He describes the Northwest Passage-seeking explorers from England and Spain who etched the first uncertain drafts of West Coast maps at the tail end of the 18th century. He also recounts the moment the North Shore received its first proper snubbing.

Led by navigator Jose Maria Narvaez, the seafarers of the Santa Saturnina were likely the first Europeans to behold the North Shore mountains, sailing near Ambleside Beach in the summer of 1791.

“Narvaez decided against entering the narrow passage . . .” Francis writes.

Spain dispatched another expedition the following summer.
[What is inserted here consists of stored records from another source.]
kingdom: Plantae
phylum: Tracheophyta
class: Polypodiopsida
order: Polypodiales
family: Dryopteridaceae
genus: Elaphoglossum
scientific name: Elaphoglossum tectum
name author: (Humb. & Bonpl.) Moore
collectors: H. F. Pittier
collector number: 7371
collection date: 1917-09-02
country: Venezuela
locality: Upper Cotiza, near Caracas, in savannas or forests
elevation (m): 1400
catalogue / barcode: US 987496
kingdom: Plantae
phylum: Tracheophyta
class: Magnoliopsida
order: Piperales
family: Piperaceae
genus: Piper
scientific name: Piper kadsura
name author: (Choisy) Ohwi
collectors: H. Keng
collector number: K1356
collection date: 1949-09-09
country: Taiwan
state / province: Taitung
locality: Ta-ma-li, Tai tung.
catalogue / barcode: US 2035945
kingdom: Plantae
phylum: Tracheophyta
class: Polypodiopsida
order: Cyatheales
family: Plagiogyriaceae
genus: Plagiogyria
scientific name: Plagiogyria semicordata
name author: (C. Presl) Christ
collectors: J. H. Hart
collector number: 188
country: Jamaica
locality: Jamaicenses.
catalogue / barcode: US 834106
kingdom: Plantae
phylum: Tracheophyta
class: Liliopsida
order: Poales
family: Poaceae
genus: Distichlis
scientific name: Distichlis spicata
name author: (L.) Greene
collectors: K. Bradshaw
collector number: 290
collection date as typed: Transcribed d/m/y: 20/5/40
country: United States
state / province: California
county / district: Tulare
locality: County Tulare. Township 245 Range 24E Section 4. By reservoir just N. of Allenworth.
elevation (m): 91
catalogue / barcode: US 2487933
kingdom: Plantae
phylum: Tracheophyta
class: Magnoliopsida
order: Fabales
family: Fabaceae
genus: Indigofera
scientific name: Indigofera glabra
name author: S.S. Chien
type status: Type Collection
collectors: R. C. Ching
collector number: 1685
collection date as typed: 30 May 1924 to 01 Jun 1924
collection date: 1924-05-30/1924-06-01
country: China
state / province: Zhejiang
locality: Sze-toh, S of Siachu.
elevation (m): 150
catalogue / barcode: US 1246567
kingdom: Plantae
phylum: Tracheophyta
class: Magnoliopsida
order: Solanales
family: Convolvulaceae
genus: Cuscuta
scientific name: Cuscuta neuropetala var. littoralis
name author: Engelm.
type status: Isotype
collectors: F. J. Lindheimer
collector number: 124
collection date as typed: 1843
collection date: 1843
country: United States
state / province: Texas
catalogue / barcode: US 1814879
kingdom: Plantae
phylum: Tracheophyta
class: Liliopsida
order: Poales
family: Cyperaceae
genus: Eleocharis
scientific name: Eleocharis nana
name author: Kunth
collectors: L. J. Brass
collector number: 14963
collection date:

Again, they beheld the North Shore and headed back the way they came.

Francis also goes into detail on Sewell Moody and the Moodyville lumber operation that became “the single largest source of export revenue in the province.”

But Francis lets both losers and winners each have a crack at writing history.

In the case of the North Shore, the loser has at times been the environment, as Francis and a wide range of photos depict denuded forests.

“Many kilometres of pristine wetlands were filled in and dredged up to make way for mills, cargo terminals, railway tracks, grain silos and chemical plants,” he writes. “The shoreline that exists today in no way resembles the natural shoreline once used by the First Nations to harvest shellfish and hunt waterfowl.”

While Francis is blunt about doing some of his work for “strictly monetary reasons,” he explains that his most important books are about interrogating history.

In Where Mountains Meet the Sea, Francis writes: “Famously, we are the people where two worlds coexist . . .”

Francis’ work, imaginative or not, is about making sense of both those worlds.

Francis is scheduled to receive the Pierre Berton award at Rideau Hall on Wednesday, Nov. 22.